Deutlich aufwendiger wird es für die Justiz, wenn eine Fixierung länger als eine halbe Stunde dauert.Dann muss immer ein Richter eingeschaltet werden – sofort oder „unverzüglich“ später. Dafür müssen die Amtsgerichte einen täglichen  Bereitschaftsdienst von 6 bis 21 Uhr vorhalten, um spätestens am nächsten Morgen eine Fixierung rückwirkend genehmigen zu können. Dabei müssen Betroffene angehört, evt. auch Angehörige einbezogen werden. Insbesondere auf dem Land dürfte die Justiz vor großen Herausforderungen stehen, zumal sich die Richter auch mit Psychosen auskennen müssen, um Entscheidungen zu treffen.

Die meisten Bundesländer werden nun ihre Gesetze ändern müssen. Unmittelbar betroffen sind Bayern und Baden-Württemberg, von dort kamen die Klagen, die zu dem Urteil führen. Ein Münchener hatte sich beschwert, weil er stark angetrunken acht Stunden fixiert worden war, da Ärzte von Suizidgefahr ausgingen. Ferner ging es um einen Schizophrenie-Patienten aus Baden-Württemberg,  der immer wieder fixiert worden war, nachdem er mit Gegenständen nach Personal geworfen hatte.

Bayerns Justizminister Winfried Bausback (CSU) ging nach der Urteilsverkündung davon aus, dass das Anfang 2019 in Kraft tretende neue Bayerische Psychisch-Kranken-Hilfe-Gesetzt die Karlsruher Vorgaben erfüllt, berichtete die Süddeutsche Zeitung. Einen Richtervorbehalt hätten ansonsten auch Berlin, Niedersachsen und Nordrhein-Westfalen bereits jetzt im Gesetz. Das Gericht räumte den betroffenen Gesetzgebern zwar eine Frist bis zum 30. Juni 2019 ein  – doch die Einschränkungen der sogenannten 5-Punkt- und 7-Punkt-Fixierungen gelten ab sofort und in allen Bundesländern.

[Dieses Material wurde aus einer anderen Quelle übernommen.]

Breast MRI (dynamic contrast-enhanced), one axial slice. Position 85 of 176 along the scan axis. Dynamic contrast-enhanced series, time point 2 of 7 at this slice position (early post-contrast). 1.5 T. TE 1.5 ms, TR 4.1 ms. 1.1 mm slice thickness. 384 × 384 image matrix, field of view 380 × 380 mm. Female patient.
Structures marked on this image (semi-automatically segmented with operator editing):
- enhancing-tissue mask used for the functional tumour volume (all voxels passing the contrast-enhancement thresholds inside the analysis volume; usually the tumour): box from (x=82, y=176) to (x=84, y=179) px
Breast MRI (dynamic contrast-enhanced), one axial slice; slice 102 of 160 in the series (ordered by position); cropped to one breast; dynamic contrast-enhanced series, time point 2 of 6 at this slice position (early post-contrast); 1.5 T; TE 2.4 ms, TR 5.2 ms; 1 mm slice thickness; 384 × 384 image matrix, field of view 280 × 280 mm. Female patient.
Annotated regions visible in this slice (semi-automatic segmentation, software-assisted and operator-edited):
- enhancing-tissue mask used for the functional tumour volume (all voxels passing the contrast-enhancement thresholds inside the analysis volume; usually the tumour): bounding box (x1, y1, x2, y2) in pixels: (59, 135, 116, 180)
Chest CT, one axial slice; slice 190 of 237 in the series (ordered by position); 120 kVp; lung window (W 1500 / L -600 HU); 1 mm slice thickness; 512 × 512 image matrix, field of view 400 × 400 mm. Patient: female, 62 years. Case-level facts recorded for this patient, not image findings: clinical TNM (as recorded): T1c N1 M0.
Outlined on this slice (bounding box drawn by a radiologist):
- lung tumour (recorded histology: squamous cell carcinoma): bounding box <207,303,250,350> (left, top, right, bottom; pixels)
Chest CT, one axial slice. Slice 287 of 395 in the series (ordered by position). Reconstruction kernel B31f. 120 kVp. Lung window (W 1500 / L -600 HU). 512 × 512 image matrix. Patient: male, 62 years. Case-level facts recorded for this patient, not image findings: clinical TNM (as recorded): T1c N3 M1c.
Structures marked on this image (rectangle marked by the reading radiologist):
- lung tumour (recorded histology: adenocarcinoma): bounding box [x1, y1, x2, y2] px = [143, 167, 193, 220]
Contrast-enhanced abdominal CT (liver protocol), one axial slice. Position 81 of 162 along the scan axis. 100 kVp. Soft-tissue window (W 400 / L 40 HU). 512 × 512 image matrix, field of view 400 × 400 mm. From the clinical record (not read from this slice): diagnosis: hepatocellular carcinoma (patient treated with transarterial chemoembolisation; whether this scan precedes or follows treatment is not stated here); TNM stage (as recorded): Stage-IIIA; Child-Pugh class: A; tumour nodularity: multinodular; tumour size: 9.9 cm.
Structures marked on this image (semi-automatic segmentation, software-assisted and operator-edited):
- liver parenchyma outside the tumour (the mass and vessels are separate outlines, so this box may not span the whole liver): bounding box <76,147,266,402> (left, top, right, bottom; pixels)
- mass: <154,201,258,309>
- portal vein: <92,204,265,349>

Der größte Fachverband, die DGPPN (Deutsche Gesellschaft für Psychiatrie, Psychotherapie, Psychosomatik und Nervenheilkunde) begrüßte die Vorgaben: „Das ist ein sehrerfreuliches Urteil“, kommentiert DGPPN-Präsident Arno Deister. „Es kann nicht sein, dass in unserem Land aufgrund von Personalmangel und einer schlechten Infrastruktur nicht alle Möglichkeiten ausgeschöpft werden können, um auf Zwang zu verzichten. Dem muss sich auch eine moderne und aufgeschlossene Gesellschaft verpflichtet fühlen.“  Deister verwies zudem auf die zeitgleich mit dem Urteil veröffentlichte neue S3-Leitlinie zur „Verhinderung von Zwang“:  „Eine Reihe wissenschaftlich belegter Empfehlungen gibt hier allen in der psychiatrischen Versorgung Tätigen eine hilfreiche Orientierung.“

Zur Vermeidung von Zwang und Gewalt empfohlen werden u.a.:  eine quantitativ und qualitativ ausreichende Personalausstattung, Schulung in Deeskalationstechniken und Strategien im Umgang mit aggressivem Verhalten, Einsatz von Behandlungsvereinbarungen und Krisenplänen sowiegeeignete, hochwertige Architektur. Die Leitlinie wurde federführend von der DGPPN in Zusammenarbeit mit 22 Fachgesellschaften, Berufs-, Angehörigen- und Betroffenenverbänden in den letzten zweieinhalb Jahren erarbeitet und finanziert.